共通部分を見つけるとき、先ほどのコツを利用します。また、解が等号を含む場合は●(黒丸)、等号を含まない場合は○(白丸)を忘れないようにしましょう。

第2問の解答・解説

\begin{equation*}
2. \quad 3x \lt 2x-5 \lt 3
\end{equation*}

第2問は、一見、連立不等式のようには見えませんが、連立不等式を1つの不等式で表すこともできます。

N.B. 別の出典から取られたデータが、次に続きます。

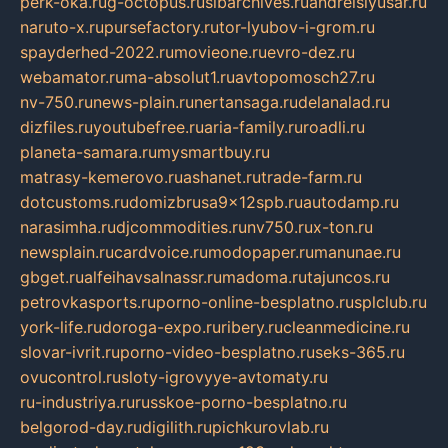
perk-oka.ru
g-octopus.ru
sibarchives.ru
andreislyusar.ru
naruto-x.ru
pursefactory.ru
tor-lyubov-i-grom.ru
spayderhed-2022.ru
movieone.ru
evro-dez.ru
webamator.ru
ma-absolut1.ru
avtopomosch27.ru
nv-750.ru
news-plain.ru
nertansaga.ru
delanalad.ru
dizfiles.ru
youtubefree.ru
aria-family.ru
roadli.ru
planeta-samara.ru
mysmartbuy.ru
matrasy-kemerovo.ru
ashanet.ru
trade-farm.ru
dotcustoms.ru
domizbrusa9x12spb.ru
autodamp.ru
narasimha.ru
djcommodities.ru
nv750.ru
x-ton.ru
newsplain.ru
cardvoice.ru
modopaper.ru
manunae.ru
gbget.ru
alfeihavsalnassr.ru
madoma.ru
tajuncos.ru
petrovkasports.ru
porno-online-besplatno.ru
splclub.ru
york-life.ru
doroga-expo.ru
ribery.ru
cleanmedicine.ru
slovar-ivrit.ru
porno-video-besplatno.ru
seks-365.ru
ovucontrol.ru
sloty-igrovyye-avtomaty.ru
ru-industriya.ru
russkoe-porno-besplatno.ru
belgorod-day.ru
digilith.ru
pichkurovlab.ru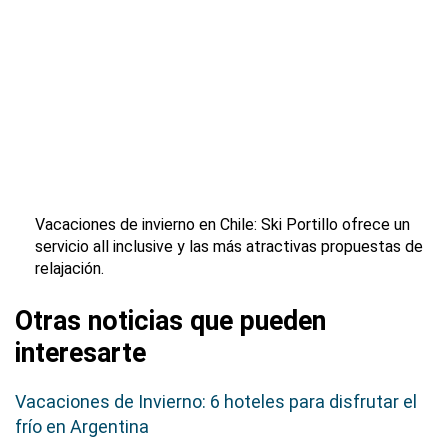
Vacaciones de invierno en Chile: Ski Portillo ofrece un
servicio all inclusive y las más atractivas propuestas de
relajación.
Otras noticias que pueden
interesarte
Vacaciones de Invierno: 6 hoteles para disfrutar el
frío en Argentina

第2問のような不等式を連立不等式に書き換えると以下のようになります。

一般に、$A \lt B \lt C$ のとき
\begin{align*}\left\{
\begin{array}{l}
A \lt B \\
B \lt C
\end{array}
\right.\end{align*}

第2問の不等式を連立不等式に書き換えます。この連立不等式への書き換えが第2問のポイントでした。

\begin{align*}\left\{
\begin{array}{l}
3x \lt 2x-5 \\
2x-5 \lt 3
\end{array}
\right.\end{align*}

第1問と同じように、一次不等式を個別に解きます。不等式の性質を利用して式変形し、文字 $x$ についてそれぞれ解きます。

\begin{align*}
3x &\lt 2x-5 \\[ 5pt ]
3x-2x &\lt -5 \\[ 5pt ]
x &\lt -5 \\[ 10pt ]
2x-5 &\lt 3 \\[ 5pt ]
2x &\lt 3+5 \\[ 5pt ]
2x &\lt 8 \\[ 5pt ]
x &\lt 4
\end{align*}

解(文字 $x$ が取り得る値の範囲)をそれぞれ求めたら、数直線を利用して解の共通部分、つまり連立不等式の解を見つけます。解答例は以下のようになります。
連立不等式の演習問題の第2問

連立不等式では不等式を個別に解けば良いので、2つの式を一緒に扱う連立方程式よりも解きやすいかもしれません。連立不等式を解くときに間違えやすいのは、解の共通部分を求めるところです。間違いを防ぐために、数直線に図示する習慣を付けておきましょう。

さいごに、もう一度まとめ

  • 連立不等式は、複数の不等式を組み合わせたもの。
  • 連立不等式では、加減法や代入法を使わずに、不等式を個別に解く。
  • 個別に解いた不等式の解の共通部分が、連立不等式の解。
  • 共通部分を見つけるとき、数直線に図示する。
  • 解の等号の有無に合わせて、図示するときに黒丸や白丸を使い分ける。